Data supplied:
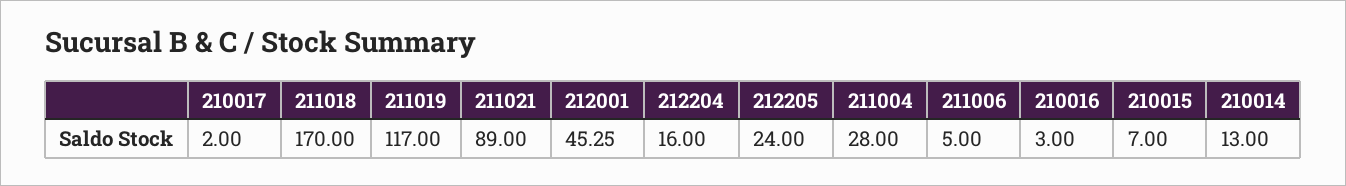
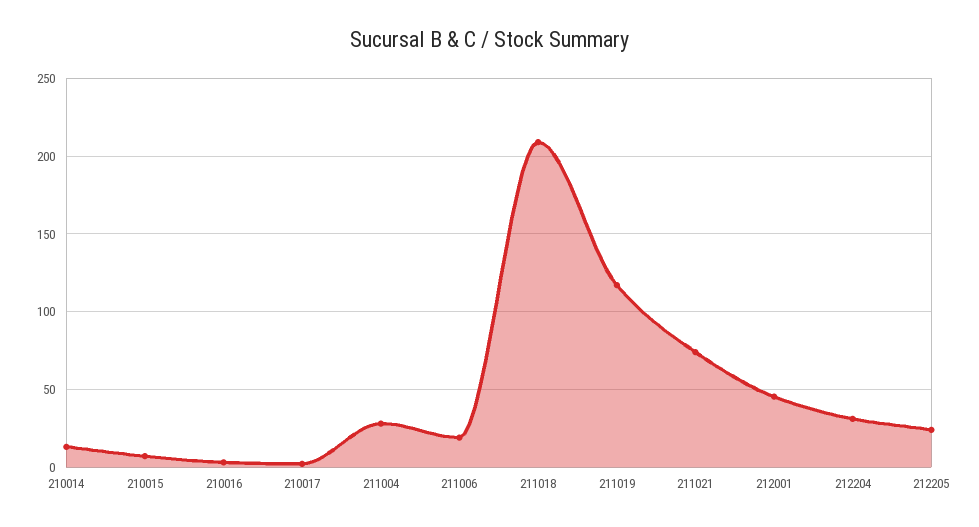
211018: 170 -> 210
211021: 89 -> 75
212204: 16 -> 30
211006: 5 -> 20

* * *

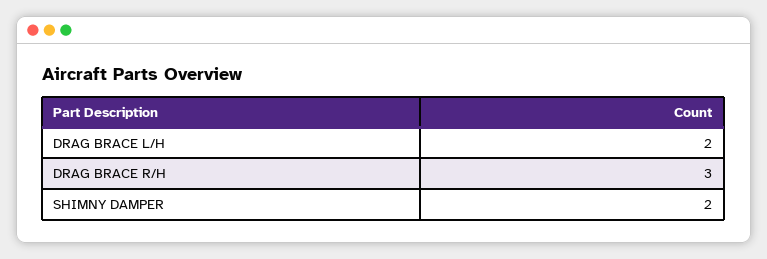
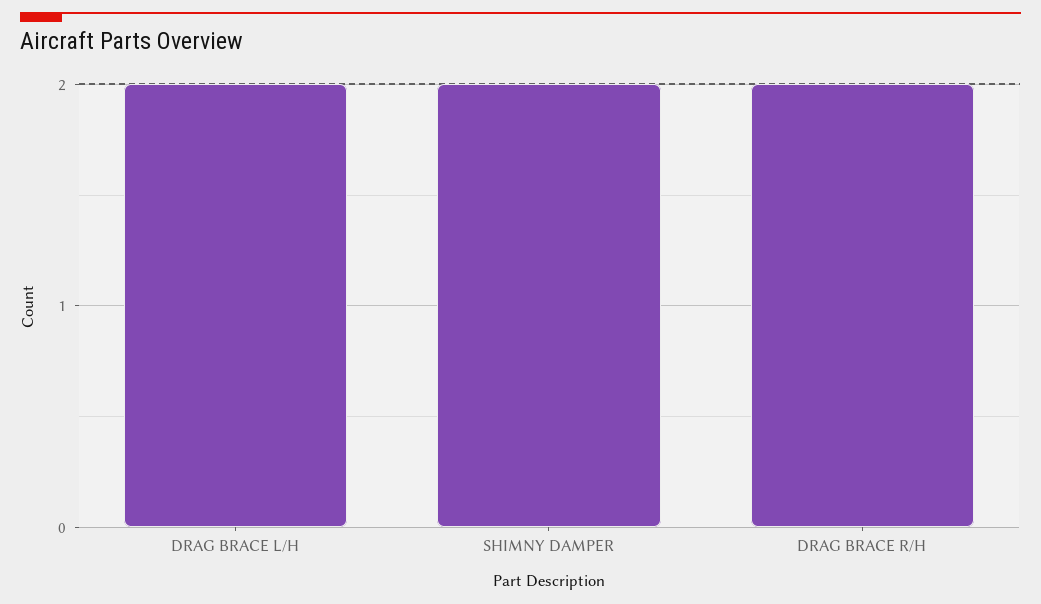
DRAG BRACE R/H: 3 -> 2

...

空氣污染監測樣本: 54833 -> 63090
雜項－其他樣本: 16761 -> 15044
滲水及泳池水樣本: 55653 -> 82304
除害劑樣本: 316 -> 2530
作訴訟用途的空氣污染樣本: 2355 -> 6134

Problem to work on: Beginning at the line above that contains "211018: 170 -> 210", return each line exactly through the line that contains "211006: 5 -> 20", and no others.

Written reply:
211018: 170 -> 210
211021: 89 -> 75
212204: 16 -> 30
211006: 5 -> 20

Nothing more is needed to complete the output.